It’s not exactly Model U.N., but since November the United Nations has given colleges a new way to work with the organization. "Academic Impact," as the initiative is known, has attracted 540 colleges and universities from around the world. How much the colleges will actually do, however, remains to be seen.
To join (which is free), all colleges must do is to demonstrate at least one “activity” -- or program -- that is consistent with Academic Impact’s 10 basic principles, such as promoting human rights or encouraging global citizenship. Many colleges already have programs that meet that standard, and they can use them to fulfill the requirement. All they must do then is to submit to the U.N. a summary of how their program fits, so the U.N. can bring it before the larger Academic Impact community, and others, if they wish to, can create similar programs.
The idea, though, has been six years in the making. Then U.N. chief of the Civil Society Service, Ramu Damodaran -- who now serves as chief of Academic Impact's Secretariat -- pitched the program in 2005 during the triennial conference of the International Association of University Presidents. The idea, he explained, was to model it on the U.N. Global Compact program -- an initiative that connects thousands of businesses -- as a means for universities to exchange and swap ideas centered around values promoted by the U.N.
Attendees at the conference liked the idea, and so did U.N. officials. After his election in 2006, Secretary-General Ban Ki-moon made Academic Impact his personal project, culminating in the initiative's official announcement in 2008 at Fairleigh Dickinson University. Over the course of the next two years, a U.N. team led by Damodaran came up with 10 basic benchmark principles by which the program could be defined. From there, he set out to recruit as many colleges as he could to join.
The finer details of the program are still in development. “What will happen later, which we have not yet planned, is ... some sort of peer review by a group of universities of the initiatives being taken by initial members,” says Damodaran. “And I think this is going to be important because I think in the beginning we will be fairly relaxed. We certainly don’t want a situation where 540 universities say they observed a speech and say they fulfilled the initiative. But the U.N. has refrained from being too specific about what constitutes or what does not constitute an activity because I think that’s for universities to consider and decide.”

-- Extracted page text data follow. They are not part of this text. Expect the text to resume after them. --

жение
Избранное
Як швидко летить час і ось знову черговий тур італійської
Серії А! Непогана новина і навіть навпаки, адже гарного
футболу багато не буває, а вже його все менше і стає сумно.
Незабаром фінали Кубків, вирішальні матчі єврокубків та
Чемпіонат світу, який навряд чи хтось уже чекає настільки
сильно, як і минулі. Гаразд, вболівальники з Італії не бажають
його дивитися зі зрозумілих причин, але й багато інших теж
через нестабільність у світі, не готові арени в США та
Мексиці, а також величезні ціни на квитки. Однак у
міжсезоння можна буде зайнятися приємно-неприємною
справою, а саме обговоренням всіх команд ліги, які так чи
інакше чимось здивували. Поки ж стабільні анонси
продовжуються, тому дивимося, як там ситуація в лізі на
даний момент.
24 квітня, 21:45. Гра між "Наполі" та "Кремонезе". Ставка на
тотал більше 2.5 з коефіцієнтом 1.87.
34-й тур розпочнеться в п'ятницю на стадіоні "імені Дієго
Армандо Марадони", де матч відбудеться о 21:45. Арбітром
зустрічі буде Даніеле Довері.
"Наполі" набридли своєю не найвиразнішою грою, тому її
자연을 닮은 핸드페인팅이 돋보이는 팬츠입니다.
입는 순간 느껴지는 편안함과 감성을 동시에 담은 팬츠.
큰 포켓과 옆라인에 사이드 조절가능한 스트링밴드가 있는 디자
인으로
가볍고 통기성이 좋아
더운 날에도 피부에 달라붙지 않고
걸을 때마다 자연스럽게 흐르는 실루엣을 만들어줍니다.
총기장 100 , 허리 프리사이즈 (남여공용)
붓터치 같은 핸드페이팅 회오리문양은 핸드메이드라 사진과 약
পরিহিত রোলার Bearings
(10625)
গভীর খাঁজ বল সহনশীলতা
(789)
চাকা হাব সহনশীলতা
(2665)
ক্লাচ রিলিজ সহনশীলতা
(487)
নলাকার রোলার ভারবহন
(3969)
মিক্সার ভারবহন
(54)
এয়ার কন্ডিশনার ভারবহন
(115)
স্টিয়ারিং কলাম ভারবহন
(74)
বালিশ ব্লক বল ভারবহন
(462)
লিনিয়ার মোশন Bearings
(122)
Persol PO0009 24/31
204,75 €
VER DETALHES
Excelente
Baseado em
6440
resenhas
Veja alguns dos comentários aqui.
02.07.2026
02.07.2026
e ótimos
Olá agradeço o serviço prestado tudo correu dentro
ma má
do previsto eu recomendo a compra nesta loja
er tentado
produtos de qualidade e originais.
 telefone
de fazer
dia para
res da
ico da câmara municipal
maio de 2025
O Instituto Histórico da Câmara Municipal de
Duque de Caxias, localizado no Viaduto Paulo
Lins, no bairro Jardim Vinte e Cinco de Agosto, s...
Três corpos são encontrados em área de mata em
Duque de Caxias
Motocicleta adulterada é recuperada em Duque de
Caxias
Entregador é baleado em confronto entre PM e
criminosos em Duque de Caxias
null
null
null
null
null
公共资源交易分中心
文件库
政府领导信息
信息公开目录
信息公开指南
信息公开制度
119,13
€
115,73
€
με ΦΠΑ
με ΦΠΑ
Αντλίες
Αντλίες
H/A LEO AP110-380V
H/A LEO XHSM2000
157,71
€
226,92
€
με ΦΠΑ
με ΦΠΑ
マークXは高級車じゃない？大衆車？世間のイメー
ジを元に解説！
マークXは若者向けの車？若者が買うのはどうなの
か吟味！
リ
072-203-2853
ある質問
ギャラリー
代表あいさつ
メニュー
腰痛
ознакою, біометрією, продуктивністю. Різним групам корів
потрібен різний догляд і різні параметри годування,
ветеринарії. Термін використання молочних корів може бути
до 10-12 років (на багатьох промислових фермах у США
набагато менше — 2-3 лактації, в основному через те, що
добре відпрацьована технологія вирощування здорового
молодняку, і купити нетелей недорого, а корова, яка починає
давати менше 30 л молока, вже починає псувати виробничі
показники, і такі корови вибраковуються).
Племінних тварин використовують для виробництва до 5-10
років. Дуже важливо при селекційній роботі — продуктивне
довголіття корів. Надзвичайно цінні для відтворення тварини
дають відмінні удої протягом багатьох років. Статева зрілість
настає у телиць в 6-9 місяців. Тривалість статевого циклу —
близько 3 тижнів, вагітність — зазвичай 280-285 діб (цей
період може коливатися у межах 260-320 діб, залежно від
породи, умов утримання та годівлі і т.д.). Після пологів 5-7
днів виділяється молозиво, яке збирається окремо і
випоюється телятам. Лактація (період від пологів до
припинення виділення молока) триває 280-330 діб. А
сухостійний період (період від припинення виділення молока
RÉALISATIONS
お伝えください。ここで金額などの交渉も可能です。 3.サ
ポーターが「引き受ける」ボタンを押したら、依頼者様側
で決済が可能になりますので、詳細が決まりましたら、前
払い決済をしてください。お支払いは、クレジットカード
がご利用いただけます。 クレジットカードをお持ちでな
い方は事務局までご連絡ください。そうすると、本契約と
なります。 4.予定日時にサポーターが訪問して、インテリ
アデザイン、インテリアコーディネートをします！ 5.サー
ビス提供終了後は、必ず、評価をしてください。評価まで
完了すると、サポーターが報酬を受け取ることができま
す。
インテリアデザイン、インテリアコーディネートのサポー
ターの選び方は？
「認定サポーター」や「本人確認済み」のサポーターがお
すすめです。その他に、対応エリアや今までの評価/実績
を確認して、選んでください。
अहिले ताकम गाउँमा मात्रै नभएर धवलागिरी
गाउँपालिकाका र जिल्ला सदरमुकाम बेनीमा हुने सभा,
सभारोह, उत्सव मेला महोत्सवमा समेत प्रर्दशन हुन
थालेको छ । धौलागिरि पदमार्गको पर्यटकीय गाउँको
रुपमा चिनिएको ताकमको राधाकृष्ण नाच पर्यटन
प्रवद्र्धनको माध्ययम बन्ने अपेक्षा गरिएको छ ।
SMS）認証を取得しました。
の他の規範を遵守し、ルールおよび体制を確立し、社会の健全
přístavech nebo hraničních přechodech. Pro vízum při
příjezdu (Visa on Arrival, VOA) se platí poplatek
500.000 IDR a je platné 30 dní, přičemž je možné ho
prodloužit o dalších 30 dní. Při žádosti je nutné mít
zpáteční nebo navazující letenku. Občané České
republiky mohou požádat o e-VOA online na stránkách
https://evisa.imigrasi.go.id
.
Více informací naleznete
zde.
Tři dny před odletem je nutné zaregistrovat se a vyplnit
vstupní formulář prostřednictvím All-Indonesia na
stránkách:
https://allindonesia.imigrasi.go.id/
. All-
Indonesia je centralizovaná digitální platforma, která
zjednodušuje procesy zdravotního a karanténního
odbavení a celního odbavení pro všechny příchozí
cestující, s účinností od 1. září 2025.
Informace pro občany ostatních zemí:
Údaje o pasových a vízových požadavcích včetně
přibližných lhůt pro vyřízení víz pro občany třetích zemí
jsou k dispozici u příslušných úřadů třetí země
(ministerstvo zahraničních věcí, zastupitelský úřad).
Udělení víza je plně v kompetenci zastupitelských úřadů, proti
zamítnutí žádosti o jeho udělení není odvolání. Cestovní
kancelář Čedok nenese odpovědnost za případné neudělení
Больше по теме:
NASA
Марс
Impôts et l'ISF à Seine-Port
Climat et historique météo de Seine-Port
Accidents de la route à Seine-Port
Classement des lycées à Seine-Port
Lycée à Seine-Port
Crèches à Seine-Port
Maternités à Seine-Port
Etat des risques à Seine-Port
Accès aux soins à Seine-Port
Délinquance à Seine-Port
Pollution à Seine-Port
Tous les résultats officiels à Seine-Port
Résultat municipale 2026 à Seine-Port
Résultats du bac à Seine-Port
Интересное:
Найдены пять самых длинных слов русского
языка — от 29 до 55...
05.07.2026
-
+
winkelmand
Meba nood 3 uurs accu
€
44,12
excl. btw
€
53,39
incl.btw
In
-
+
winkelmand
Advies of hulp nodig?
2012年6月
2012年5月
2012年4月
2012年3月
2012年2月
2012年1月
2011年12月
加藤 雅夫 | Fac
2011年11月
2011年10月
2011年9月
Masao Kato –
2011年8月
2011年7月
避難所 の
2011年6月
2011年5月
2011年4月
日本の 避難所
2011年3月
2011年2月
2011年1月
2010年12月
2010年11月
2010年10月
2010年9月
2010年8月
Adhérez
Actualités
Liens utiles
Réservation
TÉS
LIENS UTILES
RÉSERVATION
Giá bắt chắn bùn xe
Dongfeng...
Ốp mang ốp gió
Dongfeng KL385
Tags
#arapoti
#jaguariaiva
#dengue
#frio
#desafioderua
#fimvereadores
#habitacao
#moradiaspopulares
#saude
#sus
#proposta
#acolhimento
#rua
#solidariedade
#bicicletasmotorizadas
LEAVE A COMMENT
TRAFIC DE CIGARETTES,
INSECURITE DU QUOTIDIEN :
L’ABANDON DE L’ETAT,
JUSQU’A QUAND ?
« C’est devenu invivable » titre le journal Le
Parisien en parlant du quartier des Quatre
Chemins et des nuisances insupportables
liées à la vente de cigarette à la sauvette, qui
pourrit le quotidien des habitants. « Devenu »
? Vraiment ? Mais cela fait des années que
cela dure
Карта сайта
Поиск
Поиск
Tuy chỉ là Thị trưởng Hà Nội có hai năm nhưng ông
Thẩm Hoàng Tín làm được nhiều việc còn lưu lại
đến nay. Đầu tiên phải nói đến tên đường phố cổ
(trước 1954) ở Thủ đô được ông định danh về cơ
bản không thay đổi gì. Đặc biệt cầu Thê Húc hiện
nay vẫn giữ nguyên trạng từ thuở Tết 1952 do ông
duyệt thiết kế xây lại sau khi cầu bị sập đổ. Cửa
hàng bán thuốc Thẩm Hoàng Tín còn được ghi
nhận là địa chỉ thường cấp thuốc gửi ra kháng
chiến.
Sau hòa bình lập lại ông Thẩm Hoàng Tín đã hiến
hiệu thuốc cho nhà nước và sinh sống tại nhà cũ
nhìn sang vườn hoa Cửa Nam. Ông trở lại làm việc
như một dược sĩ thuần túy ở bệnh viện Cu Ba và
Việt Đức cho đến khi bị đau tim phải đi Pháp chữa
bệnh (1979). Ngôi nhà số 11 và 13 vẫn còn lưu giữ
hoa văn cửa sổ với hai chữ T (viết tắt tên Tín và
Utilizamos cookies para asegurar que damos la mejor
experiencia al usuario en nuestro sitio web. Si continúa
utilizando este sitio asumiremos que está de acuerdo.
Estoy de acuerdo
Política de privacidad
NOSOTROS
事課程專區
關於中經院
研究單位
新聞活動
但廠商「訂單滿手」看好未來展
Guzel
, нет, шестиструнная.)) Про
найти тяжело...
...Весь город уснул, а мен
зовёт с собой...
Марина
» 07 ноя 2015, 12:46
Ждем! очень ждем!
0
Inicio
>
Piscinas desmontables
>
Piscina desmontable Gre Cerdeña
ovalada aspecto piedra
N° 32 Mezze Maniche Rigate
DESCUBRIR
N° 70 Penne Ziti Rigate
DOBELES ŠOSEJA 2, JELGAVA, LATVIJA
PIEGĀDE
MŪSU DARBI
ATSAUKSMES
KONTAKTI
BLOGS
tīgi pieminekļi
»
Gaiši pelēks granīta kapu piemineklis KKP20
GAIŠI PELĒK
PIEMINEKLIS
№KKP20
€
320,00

How the U.N. will collect and share the data is also still to be decided. Already though, the sharing is seeing practical results.
“Chuo University is working assiduously in water management,” said Damodaran. “And I have universities that want to launch similar programs specific to their locations.”
Universities have taken a range of steps to comply with Academic Impact’s obligations.
Perhaps Fairleigh Dickinson sits at the top of the class. The program's most vocal advocate is the university's president, J. Michael Adams, who recently blogged an optimistic introduction to the initiative for the Huffington Post. Fairleigh Dickinson also hosts Academic Impact’s website, and its president and his assistant also hold the two highest-ranking elected leadership positions in the International Association of University Presidents, Academic Impact’s top partner.
Other participating colleges report minimal demands made on their time after signing up. At Macalester College, media relations manager Barbara Laskin explained that, “since joining, there has not been any further request for action, and absent that we have not engaged in any planning as to fulfilling the obligations.”
After Richard Stockton College announced its membership, spokesman Tim Kelly explained that he thought his college would be able to use its existing programs to fulfill the one “activity” requirement. If so, it is unlikely much more will be done than filling out the annual submissions paperwork.
This was unsurprising to Damodaran, the initiative's overseer. "We certainly don’t expect every university to come up with an immediate new program," he said. "We recognize that universities -- if they do wish to do new programs -- will take some time to evolve. But what is important is that they realize that the programs they’re already doing have a specific global -- and hence a U.N. -- context.”
The Santa Barbara Graduate Institute -- a small postgraduate institute formed in 2000 that takes a holistic approach to teaching -- has a different story. President Allan Hoffman explained that during a meeting in November at the U.N. headquarters in which Secretary-General Ban formally kicked off Academic Impact, he made many new contacts with other university presidents and with U.N. organizers. “We’re at the early beginning at looking at students doing international work,” he said. “We might have [new] experiences within our curriculum that are international-focused. The settings would be with the idea of addressing some of those issues -- peace and conflict, violence or violence prevention.”
Cornell University is taking the program seriously. “In addition to prominently displaying our plan for Academic Impact on our International Gateway website, Academic Impact asks each participating college or university to actively demonstrate support of at least one of those principles each year,” explained Linda Schmidt, of the international relations division. “Cornell demonstrates all of these principles, and our website addresses at least one activity under each principle. We will reach out to our academic units annually to supply new examples that showcase activities that support these principles.”
Damodaran explained that the focus for 2010 was to build a member roster. With more than 500 participating universities, he feels he accomplished that. In 2011, he plans to cultivate the new relationships.